======== Records shown
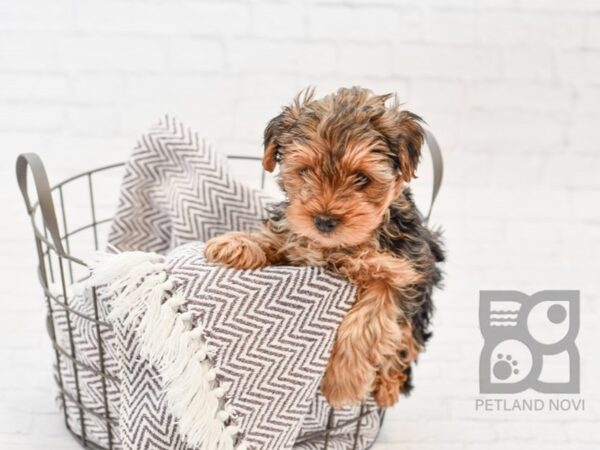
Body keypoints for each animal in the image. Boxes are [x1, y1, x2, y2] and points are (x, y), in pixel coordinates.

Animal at [204, 86, 442, 410]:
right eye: (306, 171)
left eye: (362, 178)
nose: (324, 220)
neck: (340, 247)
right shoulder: (298, 246)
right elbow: (280, 237)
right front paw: (236, 243)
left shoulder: (401, 274)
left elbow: (367, 323)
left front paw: (342, 383)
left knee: (406, 345)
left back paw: (386, 387)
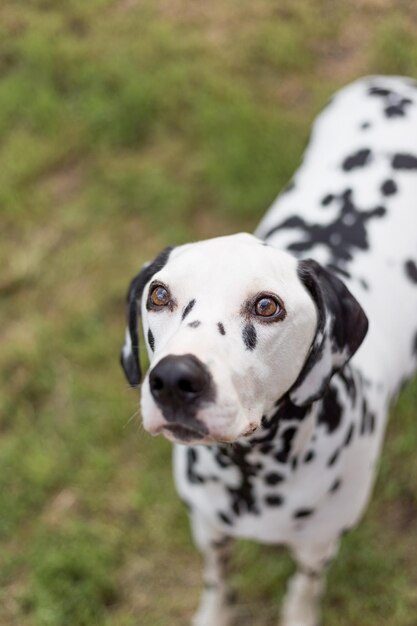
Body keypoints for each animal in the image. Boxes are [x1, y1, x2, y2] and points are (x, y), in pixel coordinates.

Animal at [119, 75, 416, 620]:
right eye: (159, 295)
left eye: (266, 306)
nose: (173, 380)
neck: (250, 472)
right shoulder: (208, 528)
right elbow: (216, 581)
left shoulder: (319, 548)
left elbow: (303, 592)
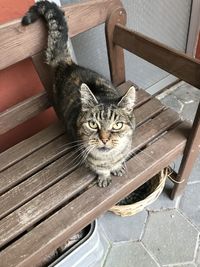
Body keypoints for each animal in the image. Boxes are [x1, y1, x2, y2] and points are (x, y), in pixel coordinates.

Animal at [22, 0, 138, 188]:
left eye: (117, 125)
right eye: (92, 124)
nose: (104, 139)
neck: (108, 157)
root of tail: (68, 63)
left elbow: (118, 160)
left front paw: (117, 167)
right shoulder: (90, 157)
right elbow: (99, 168)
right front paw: (104, 176)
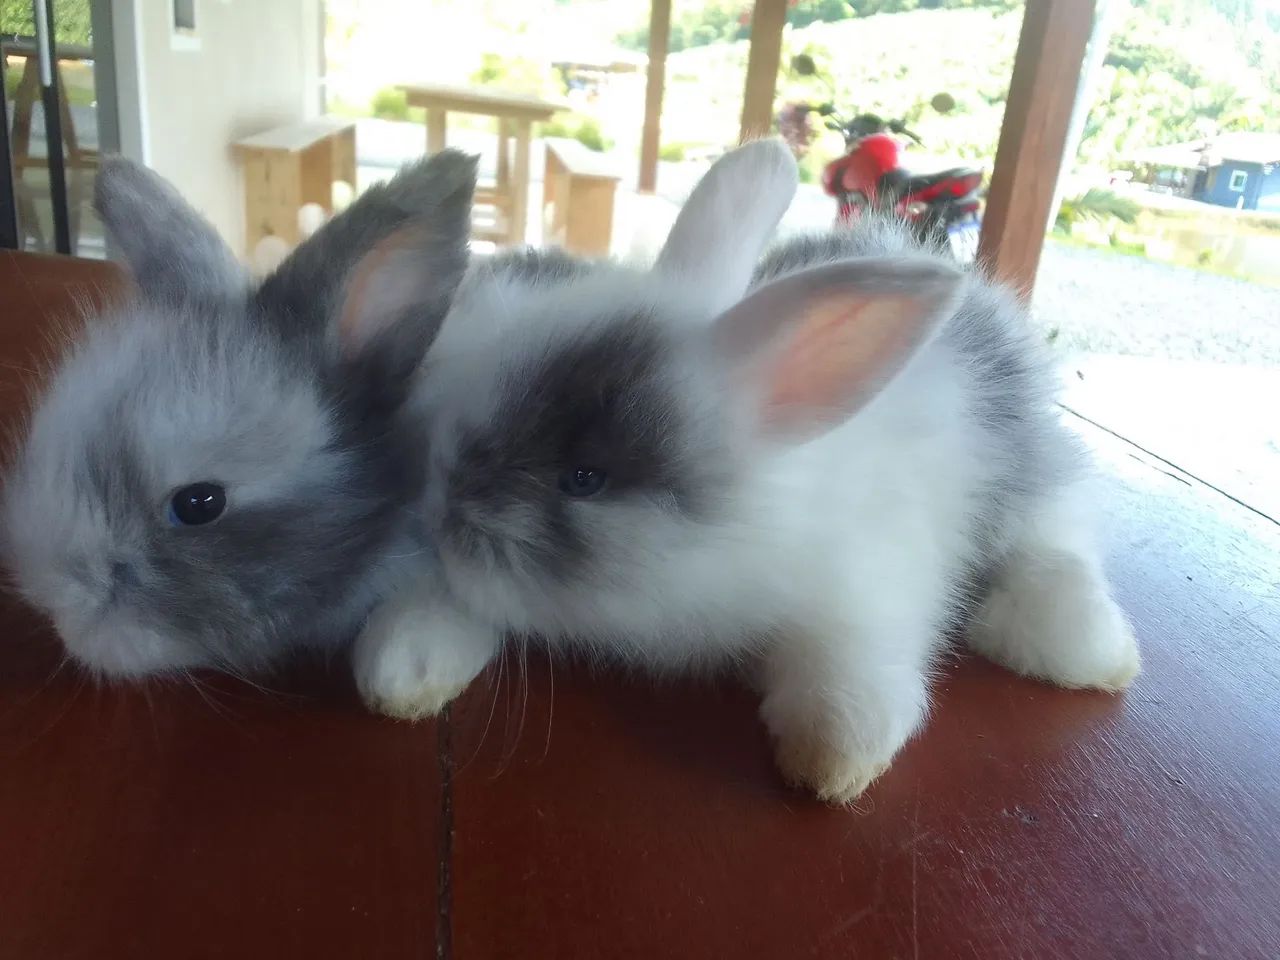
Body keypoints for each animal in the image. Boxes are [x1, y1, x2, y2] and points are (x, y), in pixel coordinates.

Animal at [351, 138, 1141, 804]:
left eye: (584, 478)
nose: (439, 510)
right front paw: (402, 670)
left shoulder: (866, 592)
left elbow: (851, 677)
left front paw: (833, 764)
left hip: (1029, 476)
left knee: (1059, 544)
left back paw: (1088, 654)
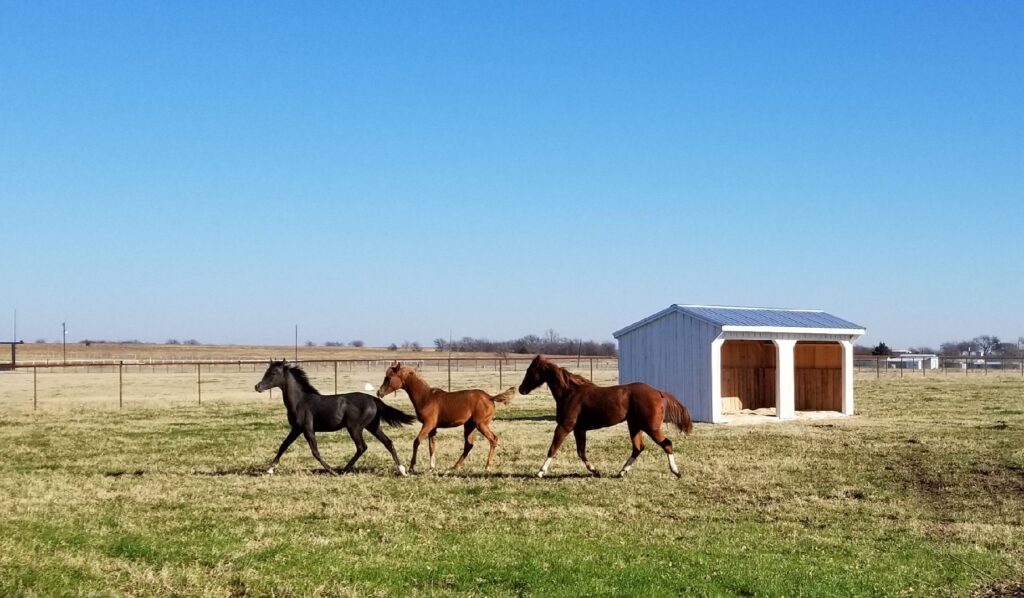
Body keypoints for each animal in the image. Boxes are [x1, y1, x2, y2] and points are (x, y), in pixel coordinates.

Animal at [256, 360, 415, 477]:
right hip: (373, 427)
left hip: (354, 428)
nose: (257, 386)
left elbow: (315, 451)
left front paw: (331, 470)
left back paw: (343, 470)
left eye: (273, 373)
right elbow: (283, 445)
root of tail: (373, 399)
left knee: (362, 447)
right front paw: (269, 469)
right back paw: (402, 470)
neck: (300, 401)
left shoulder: (308, 429)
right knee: (388, 443)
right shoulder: (296, 429)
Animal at [376, 364, 516, 471]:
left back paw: (487, 466)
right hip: (469, 425)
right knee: (469, 445)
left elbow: (417, 441)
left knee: (493, 439)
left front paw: (412, 467)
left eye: (388, 377)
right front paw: (432, 467)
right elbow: (431, 446)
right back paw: (455, 466)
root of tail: (490, 397)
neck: (426, 398)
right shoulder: (433, 428)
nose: (379, 392)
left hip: (480, 424)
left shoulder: (428, 424)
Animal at [516, 354, 692, 477]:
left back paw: (676, 472)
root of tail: (658, 392)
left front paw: (540, 472)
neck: (570, 393)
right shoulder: (579, 429)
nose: (521, 389)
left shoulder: (565, 426)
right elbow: (581, 452)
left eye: (530, 371)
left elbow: (553, 448)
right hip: (634, 425)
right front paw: (596, 471)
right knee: (638, 447)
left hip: (650, 427)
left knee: (666, 444)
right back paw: (621, 472)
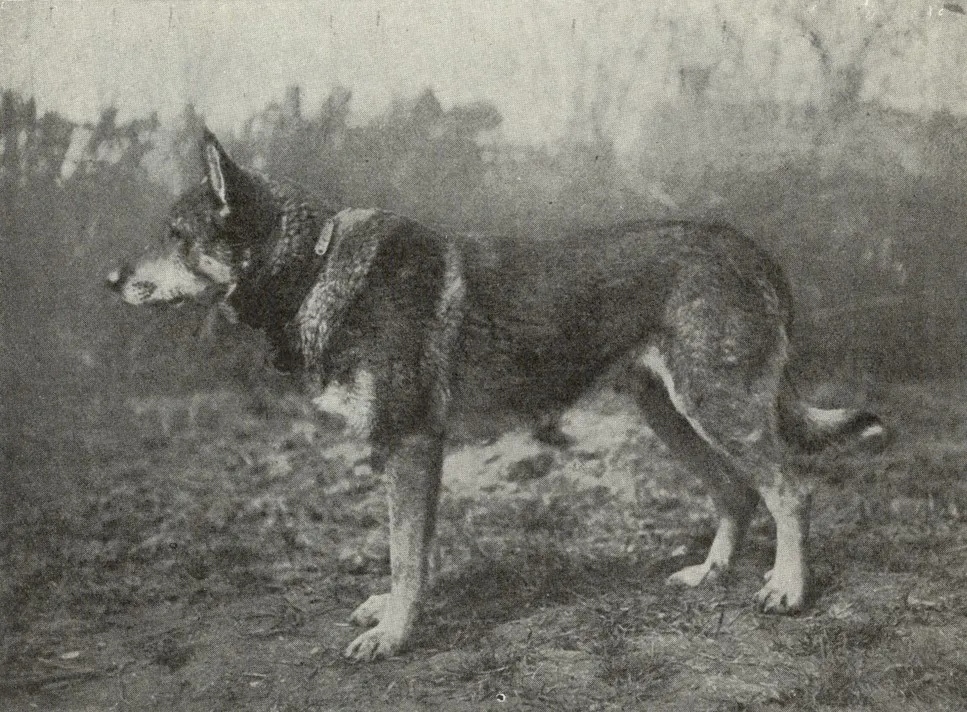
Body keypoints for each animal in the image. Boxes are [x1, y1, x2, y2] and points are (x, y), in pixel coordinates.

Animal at [106, 128, 884, 660]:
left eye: (176, 236)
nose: (110, 280)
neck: (316, 268)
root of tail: (747, 248)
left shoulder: (412, 445)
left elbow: (405, 555)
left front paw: (394, 634)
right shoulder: (409, 453)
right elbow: (411, 554)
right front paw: (392, 614)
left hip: (716, 406)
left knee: (790, 491)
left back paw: (787, 588)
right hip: (671, 413)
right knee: (737, 494)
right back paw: (708, 573)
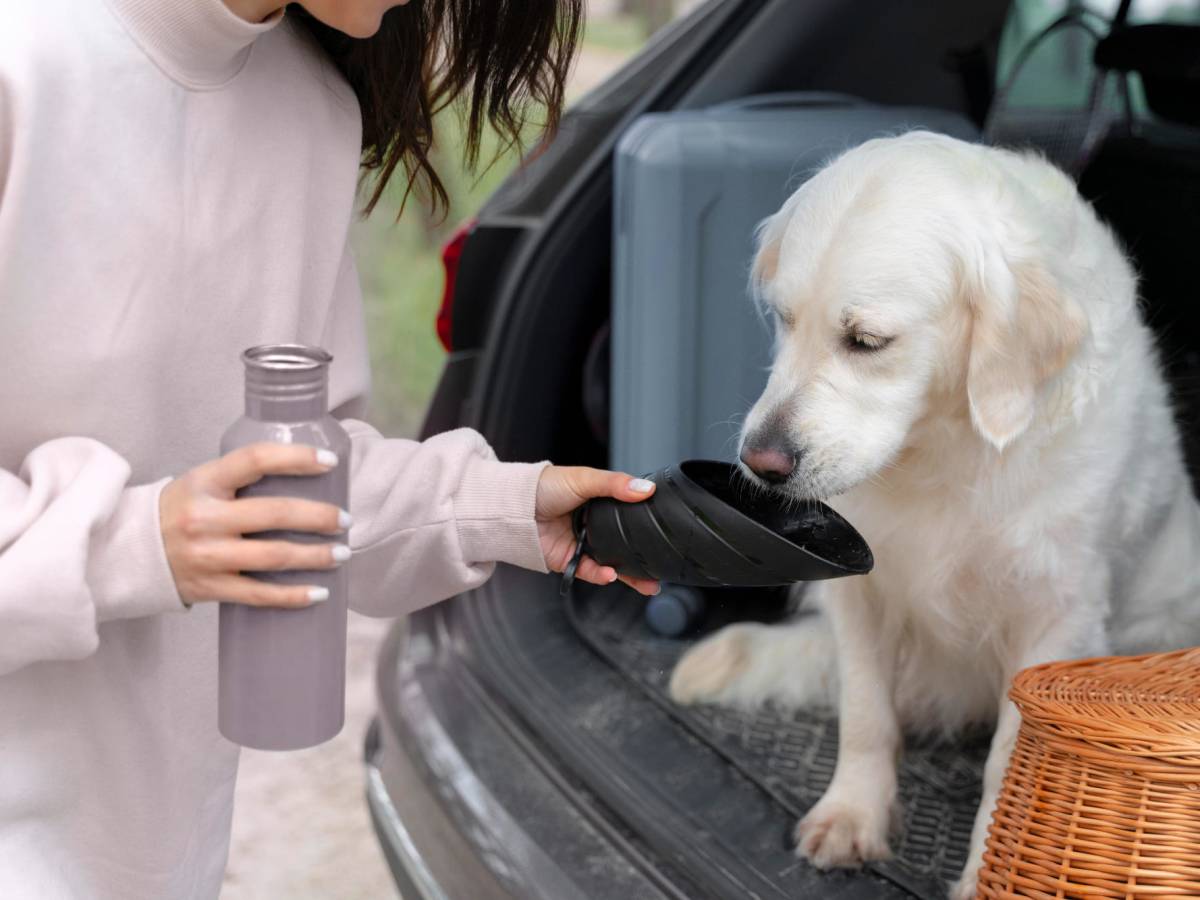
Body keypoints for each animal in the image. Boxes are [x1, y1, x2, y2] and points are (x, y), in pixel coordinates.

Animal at [672, 132, 1200, 900]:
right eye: (785, 319)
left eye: (867, 341)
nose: (759, 462)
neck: (945, 445)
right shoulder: (858, 591)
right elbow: (865, 714)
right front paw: (851, 816)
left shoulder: (1056, 616)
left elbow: (1010, 759)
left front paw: (989, 874)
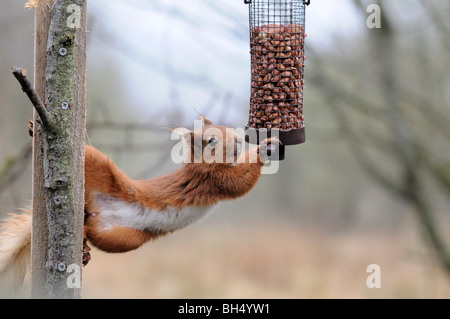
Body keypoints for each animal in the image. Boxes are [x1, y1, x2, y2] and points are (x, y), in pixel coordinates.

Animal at [0, 115, 280, 290]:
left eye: (228, 129)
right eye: (210, 140)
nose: (239, 140)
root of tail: (94, 211)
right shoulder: (212, 180)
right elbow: (239, 183)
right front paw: (265, 148)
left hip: (123, 238)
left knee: (91, 230)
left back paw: (85, 249)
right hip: (95, 163)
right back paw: (34, 132)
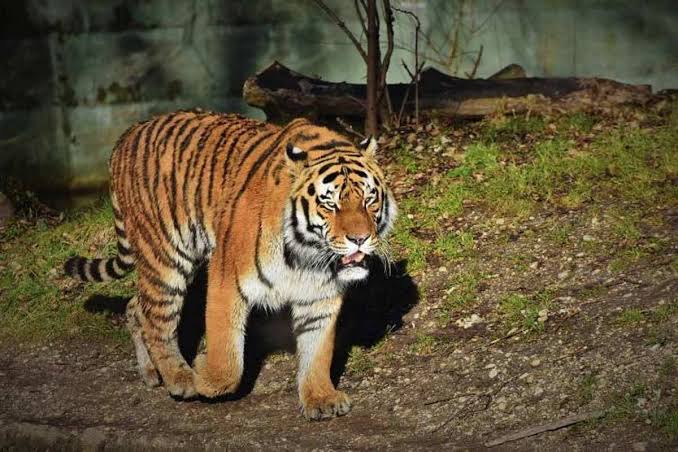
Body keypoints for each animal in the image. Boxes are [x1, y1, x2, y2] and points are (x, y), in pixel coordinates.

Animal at [63, 110, 397, 420]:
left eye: (369, 199)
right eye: (330, 204)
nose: (360, 239)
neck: (307, 254)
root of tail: (127, 134)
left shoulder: (320, 296)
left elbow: (317, 351)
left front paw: (320, 398)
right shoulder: (227, 279)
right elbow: (228, 359)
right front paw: (203, 374)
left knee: (136, 306)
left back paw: (151, 373)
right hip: (166, 258)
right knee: (158, 321)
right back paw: (180, 378)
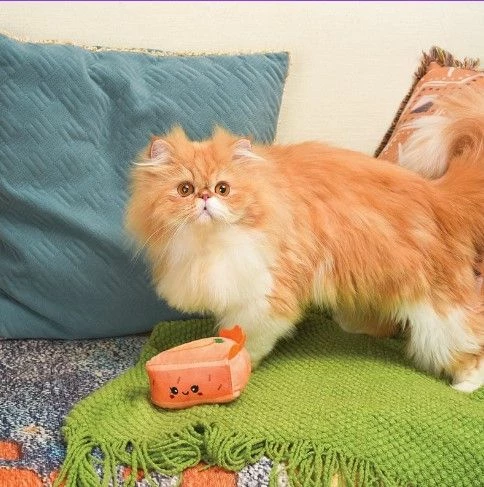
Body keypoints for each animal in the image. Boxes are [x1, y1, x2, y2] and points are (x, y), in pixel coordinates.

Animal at [125, 90, 484, 393]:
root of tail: (438, 193)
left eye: (223, 188)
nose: (204, 197)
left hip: (439, 313)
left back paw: (465, 385)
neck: (211, 244)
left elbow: (250, 338)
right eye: (184, 189)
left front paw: (241, 363)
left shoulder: (268, 295)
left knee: (470, 340)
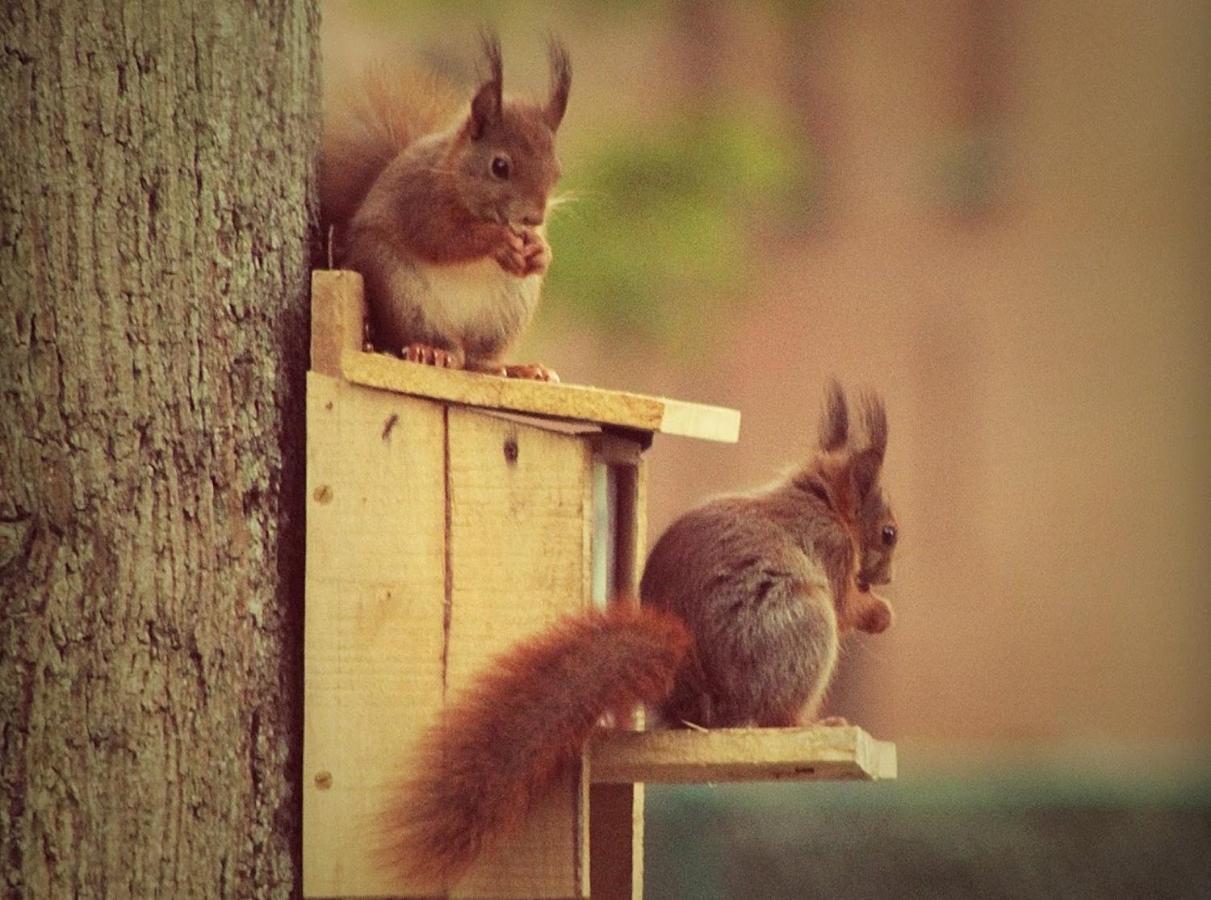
================
=== Activity ===
Leaving out only the pictures, retype every record exactly.

=== Solution for this exercise ===
Body keypoints for each animal in the image. Boxes are [x1, y1, x2, y2] and points are (x, y), in pixel coordinates.

Animal at [204, 86, 442, 410]:
right eye: (306, 171)
left eye: (362, 178)
nose: (324, 220)
neck: (340, 247)
right shoulder: (298, 246)
right elbow: (280, 237)
right front paw: (236, 243)
left shoulder: (401, 274)
left elbow: (367, 323)
left front paw: (342, 383)
left knee: (406, 345)
left back paw: (386, 387)
Body keypoints for each animal in the image. Boxes are [x1, y1, x2, y2] and points are (x, y), in pixel coordinates.

Animal at [119, 75, 416, 620]:
right eye: (159, 295)
left eye: (266, 306)
nose: (173, 380)
neck: (250, 472)
right shoulder: (208, 528)
right elbow: (216, 581)
left shoulder: (319, 548)
left elbow: (303, 592)
Body keypoints for each animal in the image. Boxes are [x1, y1, x2, y2] and points are (x, y), in pixel coordinates.

Animal at [22, 0, 138, 188]:
left eye: (117, 125)
right eye: (92, 124)
nose: (104, 139)
neck: (108, 157)
root of tail: (68, 63)
left elbow: (118, 160)
left front paw: (117, 167)
right shoulder: (90, 157)
right elbow: (99, 168)
right front paw: (104, 176)
Body keypoints for each animal in the image. Boxes are [x1, y1, x2, y2] and points are (x, y), in pixel coordinates.

Animal at [351, 138, 1141, 804]:
left eye: (584, 478)
nose: (439, 510)
right front paw: (402, 670)
left shoulder: (866, 592)
left elbow: (851, 677)
left front paw: (833, 764)
left hip: (1029, 476)
left knee: (1059, 544)
left back paw: (1088, 654)
Body keypoints for each animal in the image. Boxes are [x1, y1, x2, y2] and points are (x, y), in pixel coordinates.

Animal at [256, 360, 415, 477]:
right hip: (373, 427)
left hip: (354, 428)
nose: (257, 386)
left elbow: (315, 451)
left front paw: (331, 470)
left back paw: (343, 470)
left eye: (273, 373)
right elbow: (283, 445)
root of tail: (373, 399)
left knee: (362, 447)
right front paw: (269, 469)
right back paw: (402, 470)
neck: (300, 401)
left shoulder: (308, 429)
right knee: (388, 443)
right shoulder: (296, 429)
Animal at [376, 364, 516, 471]:
left back paw: (487, 466)
right hip: (469, 425)
right knee: (469, 445)
left elbow: (417, 441)
left knee: (493, 439)
left front paw: (412, 467)
left eye: (388, 377)
right front paw: (432, 467)
right elbow: (431, 446)
right back paw: (455, 466)
root of tail: (490, 397)
neck: (426, 398)
right shoulder: (433, 428)
nose: (379, 392)
left hip: (480, 424)
left shoulder: (428, 424)
Animal at [516, 354, 692, 477]:
left back paw: (676, 472)
root of tail: (658, 392)
left front paw: (540, 472)
neck: (570, 393)
right shoulder: (579, 429)
nose: (521, 389)
left shoulder: (565, 426)
right elbow: (581, 452)
left eye: (530, 371)
left elbow: (553, 448)
right hip: (634, 425)
right front paw: (596, 471)
right knee: (638, 447)
left hip: (650, 427)
left knee: (666, 444)
right back paw: (621, 472)
Body keypoints for each animal in the image. Boxes are [x1, y1, x2, y2] and points are (x, y), in pixel coordinates.

Animal at [106, 128, 884, 660]:
left eye: (176, 236)
nose: (110, 280)
neck: (316, 268)
root of tail: (747, 248)
left shoulder: (412, 445)
left elbow: (405, 555)
left front paw: (394, 634)
right shoulder: (409, 453)
right elbow: (411, 554)
right front paw: (392, 614)
left hip: (716, 406)
left knee: (790, 491)
left back paw: (787, 588)
right hip: (671, 413)
right knee: (737, 494)
right back paw: (708, 573)
Body keypoints for each animal in the image. Boxes are [x1, y1, x2, y2] and points are (x, y), in pixel coordinates.

Animal at [672, 132, 1200, 900]:
right eye: (785, 319)
left eye: (867, 341)
nose: (759, 462)
neck: (945, 445)
right shoulder: (858, 591)
right elbow: (865, 714)
right front paw: (851, 816)
left shoulder: (1056, 616)
left elbow: (1010, 759)
left front paw: (989, 874)
Body keypoints for each animal in the image. Boxes are [x1, y1, x2, y2] and points are (x, y), in pixel coordinates.

Animal at [0, 115, 280, 290]:
left eye: (228, 129)
right eye: (210, 140)
nose: (239, 140)
root of tail: (94, 211)
right shoulder: (212, 180)
right elbow: (239, 183)
right front paw: (265, 148)
left hip: (123, 238)
left knee: (91, 230)
left back paw: (85, 249)
right hip: (95, 163)
right back paw: (34, 132)
Body keypoints for each animal in the image. Boxes are [x1, y1, x2, y2] and points are (x, y), in pixel coordinates.

Animal at [63, 110, 397, 420]:
left eye: (369, 199)
right eye: (330, 204)
nose: (360, 239)
neck: (307, 254)
root of tail: (127, 134)
left shoulder: (320, 296)
left elbow: (317, 351)
left front paw: (320, 398)
right shoulder: (227, 279)
right elbow: (228, 359)
right front paw: (203, 374)
left knee: (136, 306)
left back paw: (151, 373)
right hip: (166, 258)
right knee: (158, 321)
right back paw: (180, 378)
Body keypoints for each animal in the image. Boxes are [x1, y1, x2, y2] and points are (x, y), in pixel coordinates.

Animal at [125, 90, 484, 393]:
root of tail: (438, 193)
left eye: (223, 188)
nose: (204, 197)
left hip: (439, 313)
left back paw: (465, 385)
neck: (211, 244)
left elbow: (250, 338)
right eye: (184, 189)
left front paw: (241, 363)
left shoulder: (268, 295)
left knee: (470, 340)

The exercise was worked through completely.